Knight Frank, the property consultancy, predicts that Chinese money flowing into international property will double before the year is out, with the number of deals originating from China expected to reach their highest levels since 2007.
 
Peter MacColl, the consultancy’s global head of capital markets, refers to the rise in outbound Asian capital – particularly from China – as “seismic”, adding that the flow of capital into commercial property shows no signs of slowing.
 
Knight Frank has an obvious interest in talking up the market, but it is clear that MacColl’s argument has substance. Indeed, demand is even stronger in the residential sector: in April, the Chinese became the biggest foreign buyers of apartments in Manhattan, United Stated for the first time, according to estimates from property brokers – a title that once belonged to the Russians.
 
All this is welcome news for investors, but comes at a time when China’s own property market appears vulnerable and its economy continues to splutter, begging the question of whether investors should be worried about China’s hold over the global property sector.
 
Some perspective is needed, however.

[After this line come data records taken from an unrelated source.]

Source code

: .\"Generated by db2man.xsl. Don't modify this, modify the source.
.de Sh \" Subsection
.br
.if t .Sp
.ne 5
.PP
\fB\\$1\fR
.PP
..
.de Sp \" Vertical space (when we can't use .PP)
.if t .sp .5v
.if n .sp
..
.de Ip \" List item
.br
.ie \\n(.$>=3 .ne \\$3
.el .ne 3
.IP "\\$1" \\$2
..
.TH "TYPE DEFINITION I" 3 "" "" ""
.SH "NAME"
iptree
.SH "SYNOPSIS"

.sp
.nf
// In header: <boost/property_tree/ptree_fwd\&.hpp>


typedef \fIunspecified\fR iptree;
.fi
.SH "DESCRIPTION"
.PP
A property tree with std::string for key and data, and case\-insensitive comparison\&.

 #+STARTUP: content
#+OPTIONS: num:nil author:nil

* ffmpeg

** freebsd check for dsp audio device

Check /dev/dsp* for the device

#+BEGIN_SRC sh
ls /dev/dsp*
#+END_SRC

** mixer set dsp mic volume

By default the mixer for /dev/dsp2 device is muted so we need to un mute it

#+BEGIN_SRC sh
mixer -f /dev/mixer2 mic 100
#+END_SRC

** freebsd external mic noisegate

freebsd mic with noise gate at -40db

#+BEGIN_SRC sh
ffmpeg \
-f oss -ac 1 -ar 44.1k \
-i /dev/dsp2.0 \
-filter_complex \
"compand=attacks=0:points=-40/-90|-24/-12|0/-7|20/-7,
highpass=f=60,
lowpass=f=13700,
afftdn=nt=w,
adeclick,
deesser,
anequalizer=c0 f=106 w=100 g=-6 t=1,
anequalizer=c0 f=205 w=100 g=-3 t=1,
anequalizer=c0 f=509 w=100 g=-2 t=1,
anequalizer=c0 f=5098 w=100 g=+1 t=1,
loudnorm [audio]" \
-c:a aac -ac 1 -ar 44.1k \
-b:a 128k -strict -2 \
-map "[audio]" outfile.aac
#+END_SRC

While Chinese investment in overseas deals is set to double this year to $30bn, that figure will still only make up some 5 per cent of total transaction volumes – a number many investment experts are comfortable with.
 
Richard Gwilliam, head of property research at the real estate arm of M&G, the asset manager, says: “Global property is not over-reliant on Chinese buyers and investors have little reason to worry.”
 
He points out that in the majority of markets, purchases are still predominantly carried out by domestic investors and, even if this were not the case, investment from China has a long way to run.
 
“Recent legislation in China has made it easier for Chinese insurers to invest in overseas real estate,” Gwilliam says. “There is massive potential from this source of capital. Even if China’s economy was to see a slowdown, investment in overseas property would still probably grow rapidly. Arguably, it could increase at a faster rate in this scenario, as Chinese investors look to diversify away from their home economy.”